## LISTA DE TAREFAS
1 - Por favor, responda com base no texto sobre os anos 90:
(a) Segundo o título, quem ainda não morreu?
(b) Com a queda de que muro os anos 90 teriam começado, conforme a primeira hipótese do texto?
(c) Que cidade aparece ao lado de Davos na pergunta do texto?
2 - Prossiga o texto sobre os anos 90 a partir da última pergunta, "E para o cinema?".

## TRECHO EXIBIDO
Denilson Lopes (org.)











































Glauber morreu há muito tempo, Godard ainda não e o Cinema vai Bem,
obrigado
Denílson Lopes[1]
Como falar dos anos 90? Quando eles começaram? Quando eles acabaram?
Começaram com as esperanças de uma Europa unificada e democrática após a
queda do Muro de Berlin e terminaram com a queda do World Trade Center e a
crescente belicização do Império Americano? Sai o confronto Leste/Oeste,
capitalismo/socialismo real e reafirmam as tensões entre Oriente e
Ocidente? Davos está tão distante assim de Porto Alegre? Seriam estes os
marcos mais importantes? E para o cinema?

## DADOS EXIBIDOS

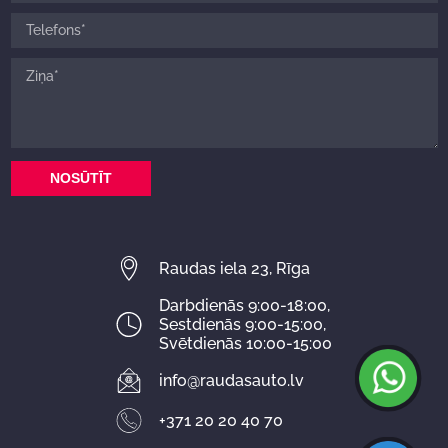
NOSŪTĪT
Raudas iela 23, Rīga
Darbdienās 9:00-18:00,
Sestdienās 9:00-15:00,
Svētdienās 10:00-15:00
info@raudasauto.lv
+371 20 20 40 70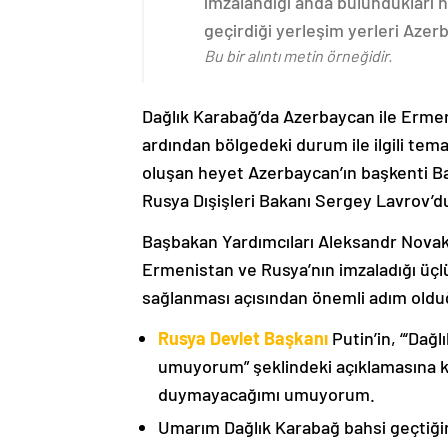
imzalandığı anda bulundukları n
geçirdiği yerleşim yerleri Aze
Bu bir alıntı metin örneğidir.
Dağlık Karabağ’da Azerbaycan ile Erme
ardından bölgedeki durum ile ilgili t
oluşan heyet Azerbaycan’ın başkenti B
Rusya Dışişleri Bakanı Sergey Lavrov’d
Başbakan Yardımcıları Aleksandr Nova
Ermenistan ve Rusya’nın imzaladığı üçlü
sağlanması açısından önemli adım oldu
Rusya Devlet Başkanı
Putin’in, “‘Dağ
umuyorum” şeklindeki açıklamasına kat
duymayacağımı umuyorum.
Umarım Dağlık Karabağ bahsi geçtiği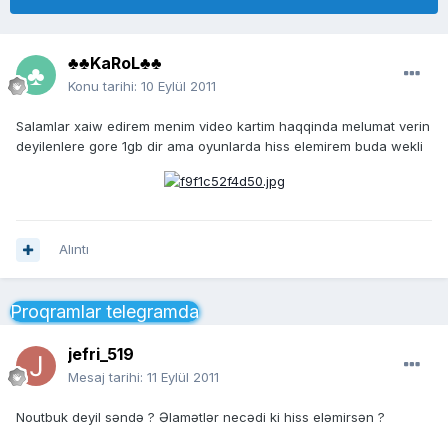
♣♣KaRoL♣♣
Konu tarihi:
10 Eylül 2011
Salamlar xaiw edirem menim video kartim haqqinda melumat verin
deyilenlere gore 1gb dir ama oyunlarda hiss elemirem buda wekli
Alıntı
Proqramlar telegramda
jefri_519
Mesaj tarihi:
11 Eylül 2011
Noutbuk deyil səndə ? Əlamətlər necədi ki hiss eləmirsən ?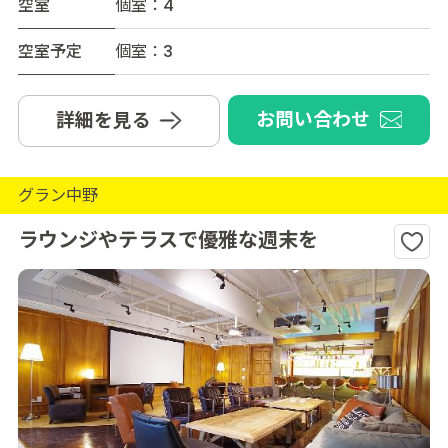
空室
個室：4
空室予定
個室：3
お問い合わせ
詳細を見る
グラン中野
ラウンジやテラスで優雅な週末を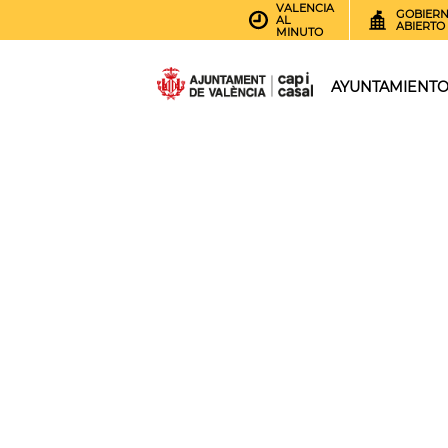
VALENCIA
GOBIER
AL
ABIERTO
MINUTO
AYUNTAMIENT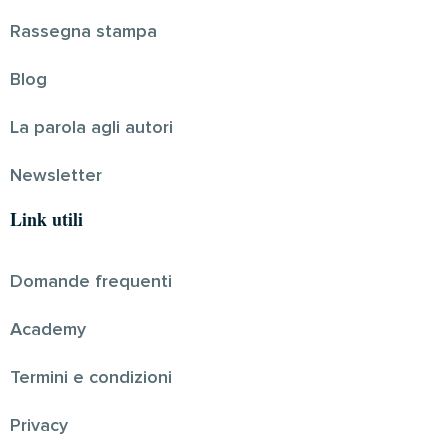
Rassegna stampa
Blog
La parola agli autori
Newsletter
Link utili
Domande frequenti
Academy
Termini e condizioni
Privacy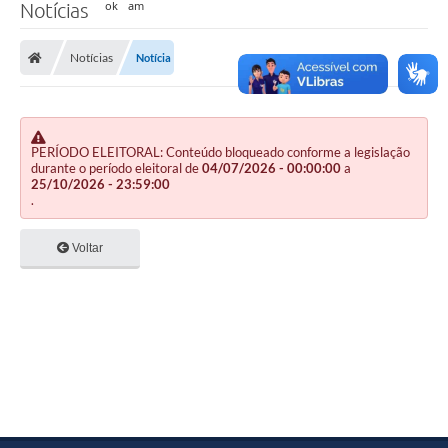
Notícias
Notícias
Notícia
PERÍODO ELEITORAL: Conteúdo bloqueado conforme a legislação
durante o período eleitoral de
04/07/2026 - 00:00:00
a
25/10/2026 - 23:59:00
.
Voltar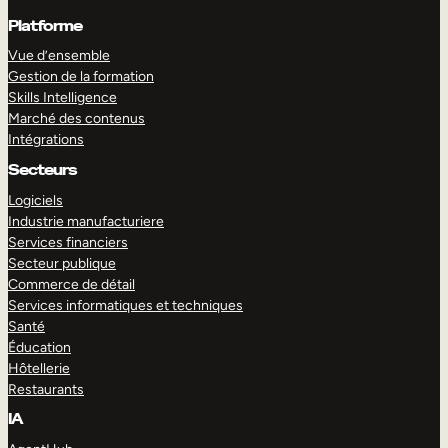
Platforme
Vue d’ensemble
Gestion de la formation
Skills Intelligence
Marché des contenus
Intégrations
Secteurs
Logiciels
Industrie manufacturiere
Services financiers
Secteur publique
Commerce de détail
Services informatiques et techniques
Santé
Éducation
Hôtellerie
Restaurants
IA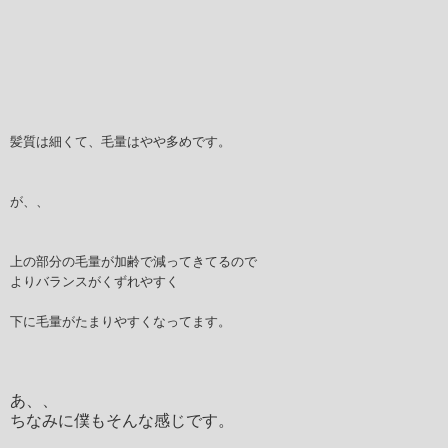
髪質は細くて、毛量はやや多めです。
が、、
上の部分の毛量が加齢で減ってきてるので
よりバランスがくずれやすく
下に毛量がたまりやすくなってます。
あ、、
ちなみに僕もそんな感じです。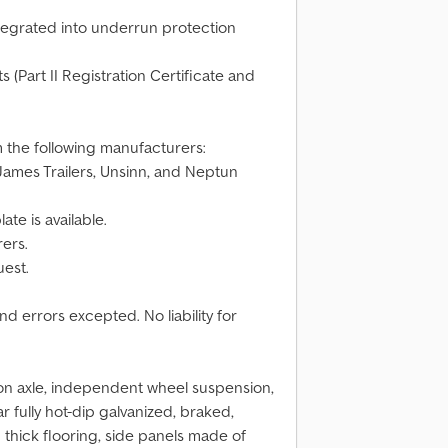
ntegrated into underrun protection
 (Part II Registration Certificate and
m the following manufacturers:
ames Trailers, Unsinn, and Neptun
ate is available.
rers.
uest.
d errors excepted. No liability for
on axle, independent wheel suspension,
r fully hot-dip galvanized, braked,
 thick flooring, side panels made of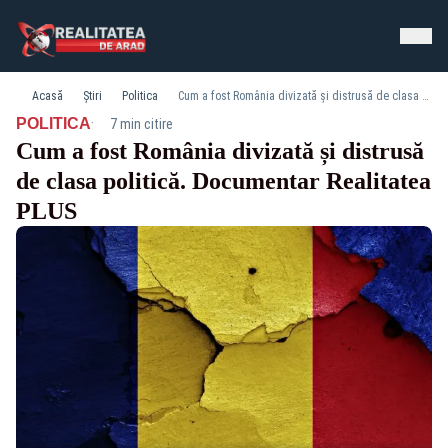
Acasă
Știri
Politica
Cum a fost România divizată și distrusă de clasa politică. Documentar Realitatea PLUS
·
POLITICA
7 min citire
Cum a fost România divizată și distrusă
de clasa politică. Documentar Realitatea
PLUS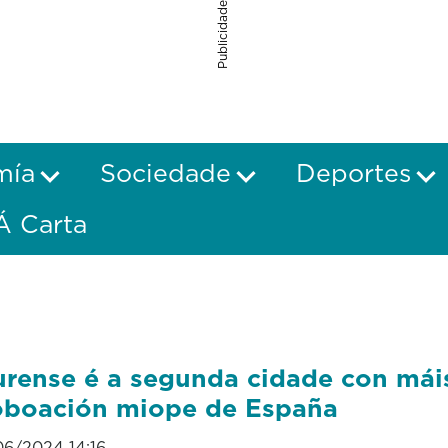
Publicidade
mía
Sociedade
Deportes
Á Carta
rense é a segunda cidade con mái
boación miope de España
06/2024 14:16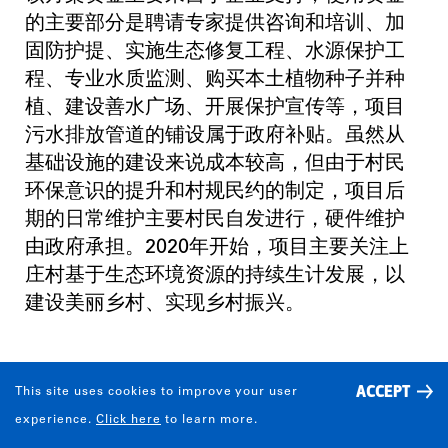
的主要部分是聘请专家提供咨询和培训、加
固防护提、实施生态修复工程、水源保护工
程、专业水质监测、购买本土植物种子并种
植、建设善水广场、开展保护宣传等，项目
污水排放管道的铺设属于政府补贴。虽然从
基础设施的建设来说成本较高，但由于村民
环保意识的提升和村规民约的制定，项目后
期的日常维护主要村民自发进行，硬件维护
由政府承担。2020年开始，项目主要关注上
庄村基于生态环境资源的持续生计发展，以
建设美丽乡村、实现乡村振兴。
RETURN ON INVESTMENT: HOW MUCH
ACCEPT
This site uses cookies to improve your user
DID IT COST TO IMPLEMENT THESE
experience.
Click here
to learn more.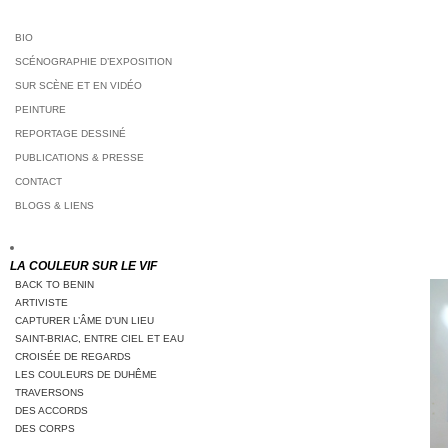
BIO
SCÉNOGRAPHIE D’EXPOSITION
SUR SCÈNE ET EN VIDÉO
PEINTURE
REPORTAGE DESSINÉ
PUBLICATIONS & PRESSE
CONTACT
BLOGS & LIENS
LA COULEUR SUR LE VIF
BACK TO BENIN
ARTIVISTE
CAPTURER L’ÂME D’UN LIEU
SAINT-BRIAC, ENTRE CIEL ET EAU
CROISÉE DE REGARDS
LES COULEURS DE DUHÊME
TRAVERSONS
DES ACCORDS
DES CORPS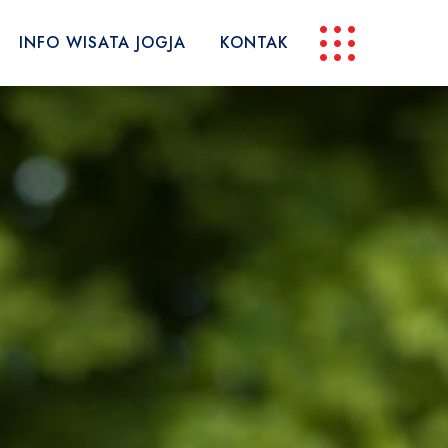
INFO WISATA JOGJA
KONTAK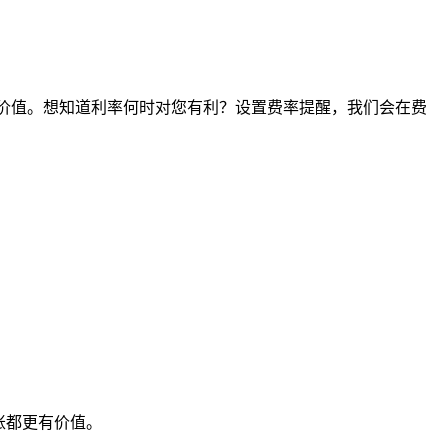
间点的价值。想知道利率何时对您有利？设置费率提醒，我们会在费
账都更有价值。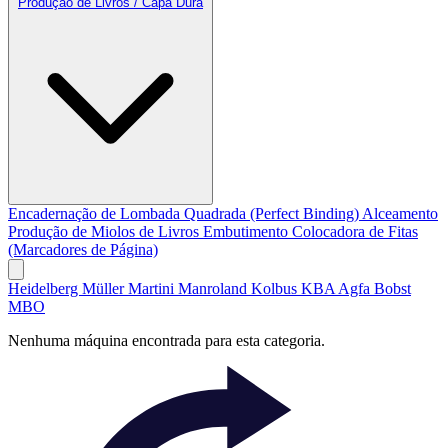
Produção de Livros / Capa Dura
Encadernação de Lombada Quadrada (Perfect Binding)
Alceamento
Produção de Miolos de Livros
Embutimento
Colocadora de Fitas
(Marcadores de Página)
Heidelberg
Müller Martini
Manroland
Kolbus
KBA
Agfa
Bobst
MBO
Nenhuma máquina encontrada para esta categoria.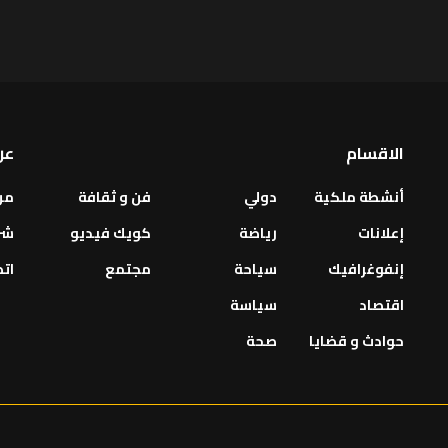
الاقسام
عن
أنشطة ملكية
دولي
فن و ثقافة
من
إعلانات
رياضة
كويك فيديو
شر
إنفوغرافيك
سياحة
مجتمع
اتص
اقتصاد
سياسة
حوادث و قضايا
صحة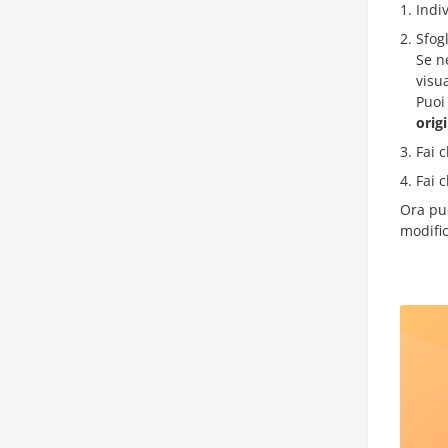
Indiv
Sfogl
Se n
visu
Puoi
orig
Fai c
Fai c
Ora puo
modifi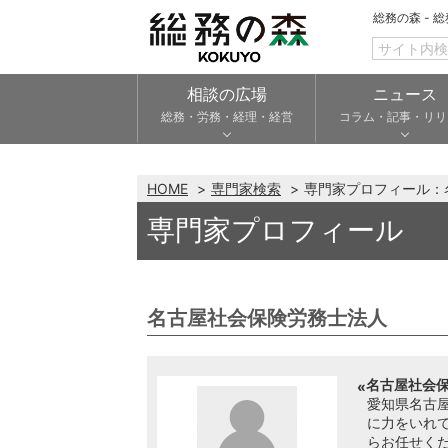
総務の森 - 
相談の広場
ニュース
総務・労務・経理・経営
コラム・記事・リリ
HOME
専門家検索
専門家プロフィール：
専門家プロフィール
名古屋社会保険労務士法人
名古屋社会保
愛知県名古
に力をいれ
らお任せく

## RESPOSTAS DO EXERCÍCIO
1 -
(a) Godard.
(b) O Muro de Berlin.
(c) Porto Alegre.

2 -
Esta coletânea de artigos sobre os filmes da última década do milênio
passado se propõe a fazer um mapeamento a partir da diversidade de sua
produção e de abordagens diferentes. Os críticos, quase todos vinculados à
universidade brasileira, tiveram a liberdade inicial de escolher um filme
que lhe fosse mais caro ou que lhe interessasse mais. Depois, alguns
ajustes foram feitos. Houve uma preferência por cineastas fortes, autores,
para usar uma palavra antiga, em detrimento da pouca presença de filmes que
marcaram a década por suas grandes bilheterias. Peter Greenaway e David
Cronemberg ficaram entre os cineastas mais populares entre os autores. Como
não queria ter mais de um artigo sobre um mesmo diretor ou filme, conversei
com os autores para que fizessem outras escolhas. Alguns ensaios previstos
sobre filmes que julgava importantes não foram concluídos. Por fim,
destacamos, a forte presença do cinema brasileiro, por iniciativa dos
próprios críticos.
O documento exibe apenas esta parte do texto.